** Document section **
#####

12 Things Investors Should Consider When Valuing an Investment Sales Transaction
As an investor, it's essential to understand that a property’s value is driven by information. From market data and macroeconomic influences down to the rent roll and accurate expense figures. The more information available to evaluate, the better an investor can underwrite an investment sales transaction. It's one of many types of commercial real estate transactions but follows a unique method of project evaluation.
After years of structuring investment sales, talking with hundreds of investors, and underwriting deals as both an advisor and personal investor, I’ve uncovered some best practices to consider when analyzing a project. This isn't exhaustive, but I've distilled those lessons learned into a list of 12 key items that need to be examined when valuing an investment sales transaction.
1. Rental Income
Rental income is important for a couple of reasons. Of course, it represents the top-line growth figure. But it’s also a great barometer to assess whether gross collected rents are in line with market averages.
It can even highlight how efficiently a property is being managed. Comparing actual collections against the gross scheduled rent can uncover management inefficiencies or signal that tenants may not be paying rent in full.
Remember that focusing too heavily on rental income can be deceiving. Depending on how a property's underlying leases are structured, that top-line figure can net some property expenses but include others.
2. The Capital Stack
The capital stack comprises the layers of financing invested in a real estate project, so debt is just one piece of the equation. And although this may not impact the market's perception of a property's value, it certainly affects how much an investor can pay for it.

#####

** Task requirements **
**A)** Repeat the passage of the article on valuing investment sales transactions from "1. Rental Income" to "rent in full.".
**B)** Answer these questions using the article on valuing investment sales transactions:
(i) How many key items does the article's list include?
(ii) According to the article, comparing actual collections against what can uncover management inefficiencies?
(iii) What does the capital stack comprise?
**C)** Take the article on valuing investment sales transactions further, picking up after its last sentence.
The records have nothing to do with what follows.

** Saved data entries **
#####

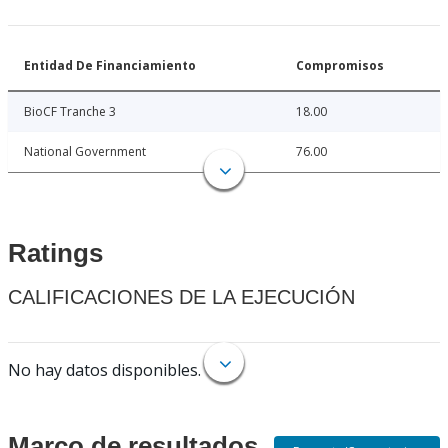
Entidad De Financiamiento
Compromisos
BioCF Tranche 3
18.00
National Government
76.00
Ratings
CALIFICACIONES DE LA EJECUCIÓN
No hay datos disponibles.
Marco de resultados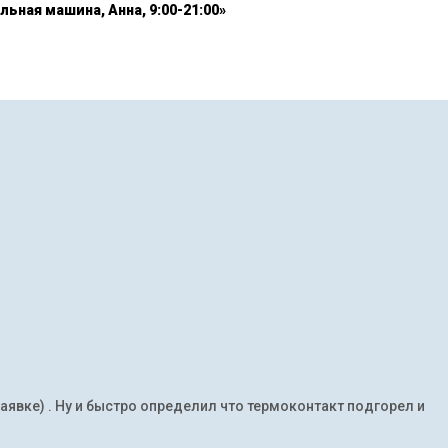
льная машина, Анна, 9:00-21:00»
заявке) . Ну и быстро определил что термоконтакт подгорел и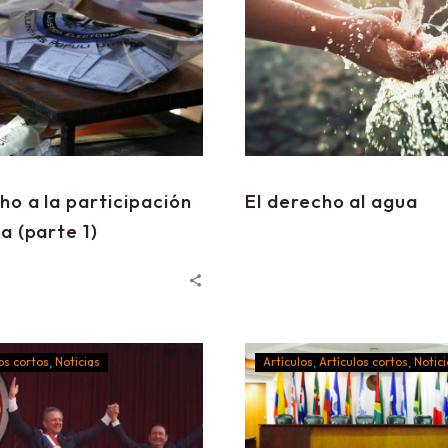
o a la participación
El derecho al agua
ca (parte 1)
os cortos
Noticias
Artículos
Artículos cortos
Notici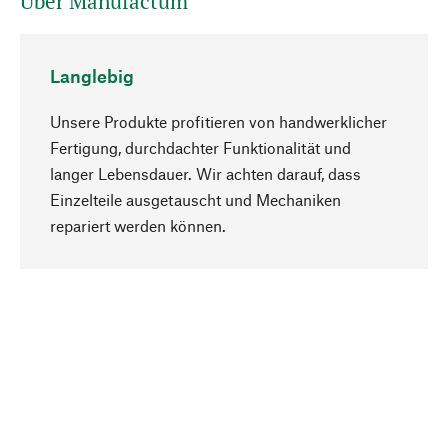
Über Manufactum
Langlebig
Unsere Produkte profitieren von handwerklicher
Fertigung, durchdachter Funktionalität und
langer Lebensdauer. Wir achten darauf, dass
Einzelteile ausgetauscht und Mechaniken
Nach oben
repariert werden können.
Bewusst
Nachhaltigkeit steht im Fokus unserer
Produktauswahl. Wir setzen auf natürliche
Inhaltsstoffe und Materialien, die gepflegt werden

#####

** Written responses **
**A)**
1. Rental Income
Rental income is important for a couple of reasons. Of course, it represents the top-line growth figure. But it’s also a great barometer to assess whether gross collected rents are in line with market averages.
It can even highlight how efficiently a property is being managed. Comparing actual collections against the gross scheduled rent can uncover management inefficiencies or signal that tenants may not be paying rent in full.

**B)**
(i) 12
(ii) The gross scheduled rent
(iii) The layers of financing invested in a real estate project

**C)**
For instance, your philosophy may be to add as much leverage to a transaction as possible, let's say 80%. But so much debt implies that monthly debt service (mortgage payments) will be higher. And when lenders underwrite a property to determine if they'll lend on it, they consider a property's debt service coverage ratio (DSCR). In layman’s terms, rental income after expenses needs to be higher than monthly debt obligations.
You might be able to bridge gaps in the capital stack through an equity placement or some form of alternative debt financing. Still, these are generally more expensive than traditional options. So, ultimately, a commercial investment property may only be worth what an investor can reasonably fundraise for a project.
This may or may not be the fair market value.
Real estate holds value to an investor at its core because of the underlying leases that produce periodic cash flows. A vacant building has intrinsic value because of the economic law of scarcity – but more than likely, an operating company would see greater value in an empty property than an investor would.
So, knowing that an investor derives benefit from a property because of those cash flows, understanding the leases and what makes leases valuable is an important consideration when valuing investment sales. There are several characteristics to consider:
- The type of lease: There are several types of commercial real estate leases that delineate the responsibilities of both the landlord and tenant. And depending on the structure of the lease arrangement, an investor can have varying levels of financial, maintenance and management responsibilities, ultimately affecting a property’s value.
- Length & probability: When assessing the risk of a piece of investment real estate, the timing, length, and likelihood of cash inflows are significant considerations. A 10-year corporately guaranteed lease is worth more to an investor than a 5-year lease with a mom & pop operation that hasn't signed a personal guarantee.
- Rent escalators: Rent escalators have recently come under the spotlight as inflation concerns ramp up. They are provisions that adjust the annual base rent over a fixed period. These increases can either be a pre-determined percentage or tied to CPI – and help keep the rental rate on pace with inflation.
- Extension options: Lease extension options give a tenant the ability to continue leasing space before the expiration of their original lease term. As an investor, options place the space in limbo – a 5-year lease with two 5-year options is not the same as a 15-year lease and can’t be valued as such.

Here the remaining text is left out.